EXERCISE BRIEF:
Among the lines below, restate word for word only those from the line with "#f8eed8; stroke: #6d5c4e;" through the line with "0 0 0 0 .09", with both end lines kept.

RECORDS FOR PROCESSING:
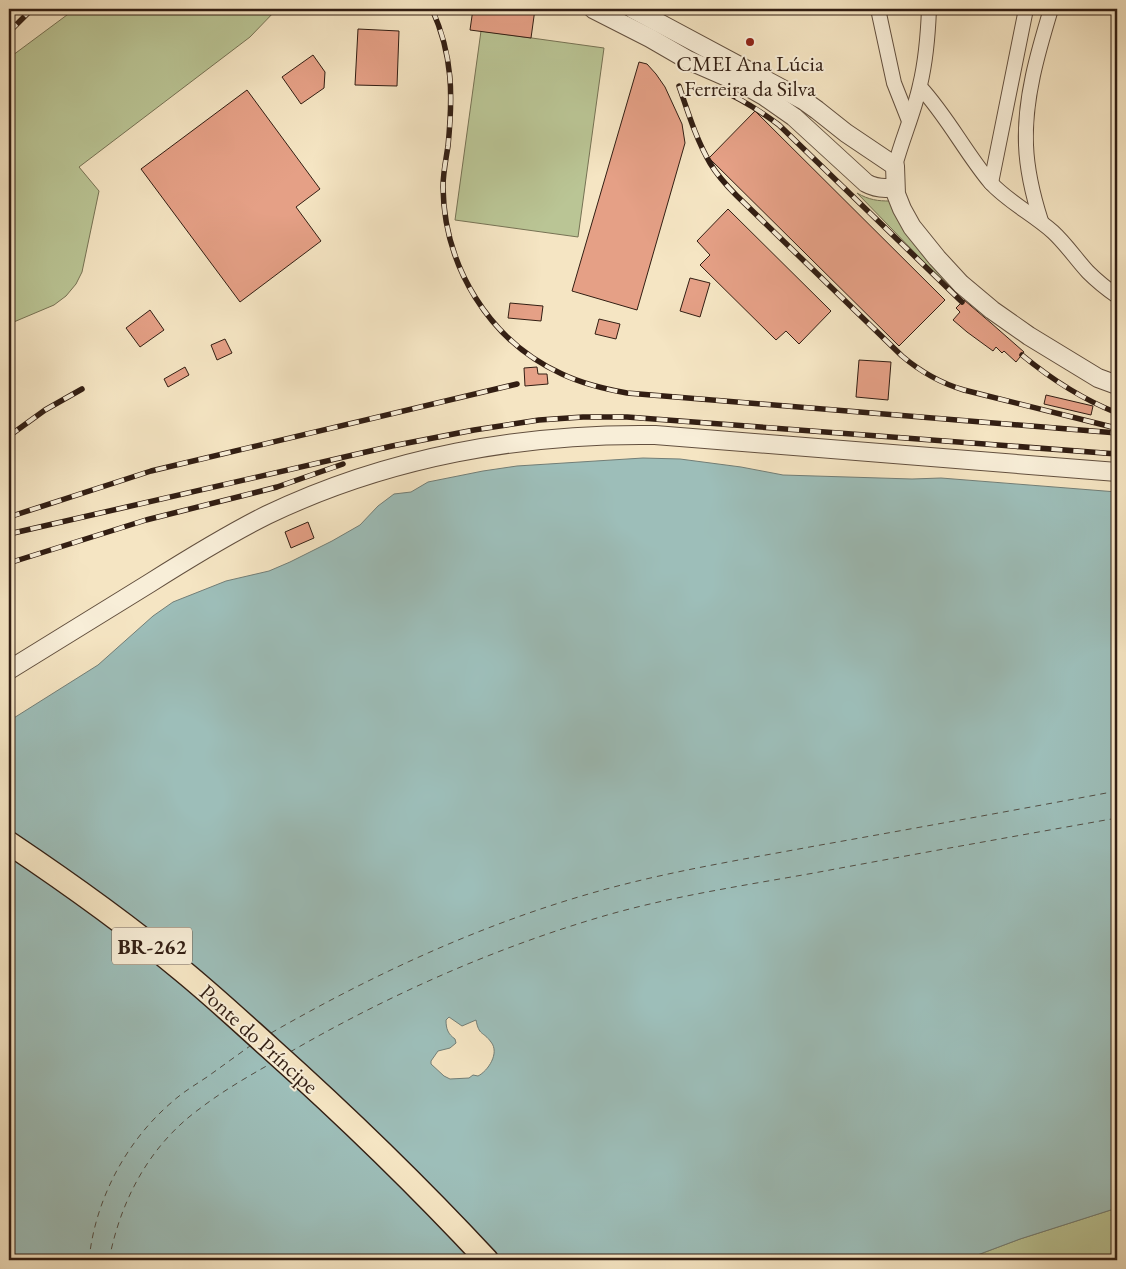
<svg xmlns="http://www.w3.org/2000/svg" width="1126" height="1269" viewBox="0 0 1126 1269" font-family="'EB Garamond',serif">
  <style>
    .green { fill: #bac595; stroke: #767254 }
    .water { fill: #9dbeb9; stroke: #727e77; fill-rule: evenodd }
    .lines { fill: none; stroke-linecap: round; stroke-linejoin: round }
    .ferry { stroke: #524e45; stroke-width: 1; stroke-dasharray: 6 5; stroke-linecap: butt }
    .building { fill: #e5a086; stroke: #321e13 }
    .minor-casing { stroke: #63503f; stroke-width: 16 }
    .tertiary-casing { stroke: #63503f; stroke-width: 20 }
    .primary-casing { stroke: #321e13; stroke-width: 25 }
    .minor { stroke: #f8eed8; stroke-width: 14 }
    .tertiary { stroke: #f8eed8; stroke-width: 18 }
    .primary { stroke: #f5e5c3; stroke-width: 22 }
    .rail-casing { stroke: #321e13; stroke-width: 5.5 }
    .rail { stroke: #f8eed8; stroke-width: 4; stroke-dasharray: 11; stroke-linecap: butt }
    .poi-dot { fill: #8f2418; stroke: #f8eed8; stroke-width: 2 }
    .labels { text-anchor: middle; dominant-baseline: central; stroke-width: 4; stroke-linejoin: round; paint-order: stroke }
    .shield { fill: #f8eed8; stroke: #6d5c4e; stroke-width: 1 }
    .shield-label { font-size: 21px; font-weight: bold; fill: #321e13 }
    .poi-label { font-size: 22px; fill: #321e13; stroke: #f8eed8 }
    .street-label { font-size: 22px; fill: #321e13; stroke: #f8eed8 }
  </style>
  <rect width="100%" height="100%" fill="#f5e5c3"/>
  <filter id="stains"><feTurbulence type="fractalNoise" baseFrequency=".004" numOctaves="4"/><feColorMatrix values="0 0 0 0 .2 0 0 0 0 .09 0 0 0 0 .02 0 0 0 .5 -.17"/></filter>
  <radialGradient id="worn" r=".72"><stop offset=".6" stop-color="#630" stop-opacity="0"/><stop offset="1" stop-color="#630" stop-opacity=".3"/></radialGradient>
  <g class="green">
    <path d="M75 9H277L250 37 79 167 99 191 82 272 76 284 66 296 54 305 9 324V58Z"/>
    <path d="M481 31 604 48 578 237 455 220Z"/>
    <path d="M857 193C869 200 878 201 890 201L954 289 953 292Z"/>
    <path d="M1117 1208V1260H964L1020 1239Z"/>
  </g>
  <path class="water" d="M643 458 680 459 741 467 783 475 912 479 941 478 1117 492V1208L1020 1239 964 1260H9V721L98 665 153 616 173 602 226 581 269 571 290 562 332 541 360 525 378 506 394 494 411 492 428 482 483 471 517 466ZM449 1017 462 1026 476 1020C479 1036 483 1031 491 1042 500 1053 488 1071 478 1076L473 1075 469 1078 450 1079 444 1076 431 1064V1061L438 1051 450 1048 456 1043 455 1039C448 1034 446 1029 446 1020Z"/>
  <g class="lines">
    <g class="ferry">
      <path d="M271 1033C372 975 480 925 592 893 665 872 740 860 815 846 916 828 1016 810 1117 791"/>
      <path d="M290 1052C387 996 490 950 597 918 667 897 741 886 814 873 915 854 1016 836 1117 818"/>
      <path d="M89 1260C95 1200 126 1141 172 1102 183 1092 195 1085 207 1077 221 1067 236 1056 250 1046"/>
      <path d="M109 1260C121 1199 150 1144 202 1107 223 1091 247 1077 270 1064"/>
    </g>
  </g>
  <g class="building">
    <path d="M473 9H535L531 38 470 30Z"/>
    <path d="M358 29 399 31 397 86 355 85Z"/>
    <path d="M313 55 325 72 324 88 301 104 282 77Z"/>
    <path d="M639 62 647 64 656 74 665 87 682 124 685 143 637 310 572 291Z"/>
    <path d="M247 90 320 189 296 207 321 241 240 302 141 169Z"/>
    <path d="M755 111 945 300 899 346 709 158Z"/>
    <path d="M728 209 831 311 799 344 786 331 776 340 700 265 710 255 697 241Z"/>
    <path d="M690 278 710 283 700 317 680 311Z"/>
    <path d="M964 300 991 323 1024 352 1016 362 1004 351 1002 353 996 347 993 351 967 332 953 320 960 312 956 308Z"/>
    <path d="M510 303 543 306 541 321 508 318Z"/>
    <path d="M150 310 164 330 140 347 126 328Z"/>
    <path d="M599 319 620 324 616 339 595 334Z"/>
    <path d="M225 339 232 353 217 360 211 345Z"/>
    <path d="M859 360 891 362 888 400 856 397Z"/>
    <path d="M185 367 189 375 168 387 164 379Z"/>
    <path d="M537 367 538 374H547L548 384 525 386 524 368Z"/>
    <path d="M1046 395 1093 406 1091 415 1044 404Z"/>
    <path d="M308 522 314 538 291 548 285 532Z"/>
  </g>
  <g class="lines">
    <g class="minor-casing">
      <g id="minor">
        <path d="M878 9 894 83 909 121"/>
        <path d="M920 87C947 116 965 152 990 182 1008 202 1033 214 1053 232 1066 244 1076 259 1088 272 1097 281 1107 289 1117 296"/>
        <path d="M895 166C902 139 914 113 920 85 926 60 928 35 929 9"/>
        <path d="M991 183 1026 9"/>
        <path d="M1041 221C1033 196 1027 172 1026 145 1024 99 1038 52 1051 9"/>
      </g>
    </g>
    <g class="tertiary-casing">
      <g id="tertiary">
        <path d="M593 9 650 38 688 60 743 84 764 96 794 117 866 183C875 188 885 189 895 187"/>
        <path d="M633 9 803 100 817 110 846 133 895 166 896 194 902 209 912 227 937 258 961 284 992 310 1029 336 1098 378 1117 385"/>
        <path d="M9 670C56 641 103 612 150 583 188 559 227 535 267 515 388 457 522 433 655 435L1117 472"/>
      </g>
    </g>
    <g class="primary-casing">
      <path id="primary" d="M9 843C67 882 125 923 179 968 211 994 240 1021 270 1048 346 1116 418 1186 487 1260"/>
    </g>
    <use href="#minor" class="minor"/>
    <use href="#tertiary" class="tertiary"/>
    <use href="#primary" class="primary"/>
    <g class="rail-casing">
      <g id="rail">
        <path d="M432 9C453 56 453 95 448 146 446 159 443 173 443 187 444 266 489 341 562 374 583 384 605 389 627 393L1117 433"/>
        <path d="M9 32 32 9"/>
        <path d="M679 86C688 112 696 139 710 163 717 175 727 186 737 196L902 356C921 372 940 383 964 390L1112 427"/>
        <path d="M716 88C740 98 759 110 779 125L962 302"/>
        <path d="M1022 355C1051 379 1082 399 1117 413"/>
        <path d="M9 436 45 410 82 389"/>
        <path d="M9 517 151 471 517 384"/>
        <path d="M9 534 392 446 474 430 539 420 583 417H627L1117 454"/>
        <path d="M9 563 146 520 277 487 343 464"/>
      </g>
    </g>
    <use href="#rail" class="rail"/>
  </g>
  <circle class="poi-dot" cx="750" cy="42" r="5"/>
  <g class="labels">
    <rect class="shield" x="112" y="927.5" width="80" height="37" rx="4"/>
    <g class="shield-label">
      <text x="152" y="946">BR-262</text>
    </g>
    <g class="poi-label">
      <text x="750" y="63">CMEI Ana Lúcia<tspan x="750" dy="25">Ferreira da Silva</tspan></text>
    </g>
    <g class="street-label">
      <text transform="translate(259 1039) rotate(42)">Ponte do Príncipe</text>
    </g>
  </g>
  <rect width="1126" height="1269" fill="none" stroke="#f5e5c3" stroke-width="30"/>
  <rect x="10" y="10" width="1106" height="1249" fill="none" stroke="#321e13" stroke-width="2.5"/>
  <rect x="15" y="15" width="1096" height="1239" fill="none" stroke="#321e13"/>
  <rect width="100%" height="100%" filter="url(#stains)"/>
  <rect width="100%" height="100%" fill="url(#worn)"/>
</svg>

ANSWER AREA:
    .shield { fill: #f8eed8; stroke: #6d5c4e; stroke-width: 1 }
    .shield-label { font-size: 21px; font-weight: bold; fill: #321e13 }
    .poi-label { font-size: 22px; fill: #321e13; stroke: #f8eed8 }
    .street-label { font-size: 22px; fill: #321e13; stroke: #f8eed8 }
  </style>
  <rect width="100%" height="100%" fill="#f5e5c3"/>
  <filter id="stains"><feTurbulence type="fractalNoise" baseFrequency=".004" numOctaves="4"/><feColorMatrix values="0 0 0 0 .2 0 0 0 0 .09 0 0 0 0 .02 0 0 0 .5 -.17"/></filter>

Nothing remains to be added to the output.